Throughout the inquest, the coroner unveiled concerning problems at University Hospital Limerick, prompting him to issue a series of recommendations concerning the management of suspected sepsis patients and the escalation of services during emergency situations. These recommendations are aimed at preventing similar incidents in the future and improving patient care.

In concluding remarks, Damien Tansey SC, representing the Johnston family, emphasized the quest to ensure that no other parents endure what the Johnstons have experienced. Tansey spoke of Aoife Johnston as a «beautiful girl» with a treatable illness, asserting that the treatment she received was unacceptable and violated her basic rights.

The Minister for Health, Stephen Donnelly, expressed sympathy for the Johnston family, acknowledging the immense loss they have suffered. He pledged to consider the coroner’s recommendations and review the findings of the independent investigation led by Chief Justice Frank Clarke.

Bernard Gloster, Chief Executive of the HSE, extended heartfelt sympathy to the Johnston family and apologized for the pain they have endured. He committed to studying the inquest’s details and working towards building a reliable and efficient healthcare service at University Hospital Limerick.

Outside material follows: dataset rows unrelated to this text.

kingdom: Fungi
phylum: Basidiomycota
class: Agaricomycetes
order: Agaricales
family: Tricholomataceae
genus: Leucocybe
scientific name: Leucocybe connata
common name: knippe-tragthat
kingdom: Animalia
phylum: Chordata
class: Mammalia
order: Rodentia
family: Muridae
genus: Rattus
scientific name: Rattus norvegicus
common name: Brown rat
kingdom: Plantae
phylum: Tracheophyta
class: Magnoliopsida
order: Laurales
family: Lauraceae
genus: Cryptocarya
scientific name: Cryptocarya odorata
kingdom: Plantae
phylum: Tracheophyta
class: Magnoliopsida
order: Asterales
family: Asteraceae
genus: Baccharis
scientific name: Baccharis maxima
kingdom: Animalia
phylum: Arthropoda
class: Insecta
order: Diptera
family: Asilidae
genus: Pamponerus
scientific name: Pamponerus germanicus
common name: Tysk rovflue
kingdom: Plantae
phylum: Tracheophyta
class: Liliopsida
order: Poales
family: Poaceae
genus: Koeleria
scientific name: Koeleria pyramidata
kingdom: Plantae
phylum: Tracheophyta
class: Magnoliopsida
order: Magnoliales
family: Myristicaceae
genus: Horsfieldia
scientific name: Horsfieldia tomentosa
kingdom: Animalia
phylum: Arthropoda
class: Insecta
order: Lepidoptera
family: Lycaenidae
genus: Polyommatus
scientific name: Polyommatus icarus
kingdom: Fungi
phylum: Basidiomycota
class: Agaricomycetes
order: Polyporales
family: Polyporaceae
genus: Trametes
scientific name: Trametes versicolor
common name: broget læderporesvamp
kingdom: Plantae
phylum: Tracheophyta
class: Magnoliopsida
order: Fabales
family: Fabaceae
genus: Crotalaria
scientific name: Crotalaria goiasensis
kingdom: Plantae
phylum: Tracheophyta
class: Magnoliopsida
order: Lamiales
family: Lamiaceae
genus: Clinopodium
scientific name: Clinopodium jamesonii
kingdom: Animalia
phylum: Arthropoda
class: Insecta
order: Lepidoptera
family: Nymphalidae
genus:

During the inquest, Dr. James Gray, an emergency medicine consultant at University Hospital Limerick, described the hospital’s Emergency Department as a «death trap» on the night Aoife Johnston was admitted. Dr. Gray outlined the challenges faced in providing care and highlighted the need for significant enhancements to address the overcrowding and systemic issues.

The testimony provided by Dr. Gray shed light on the complexities and deficiencies within the hospital’s emergency care system, emphasizing the critical need for immediate reforms to prevent similar tragedies in the future.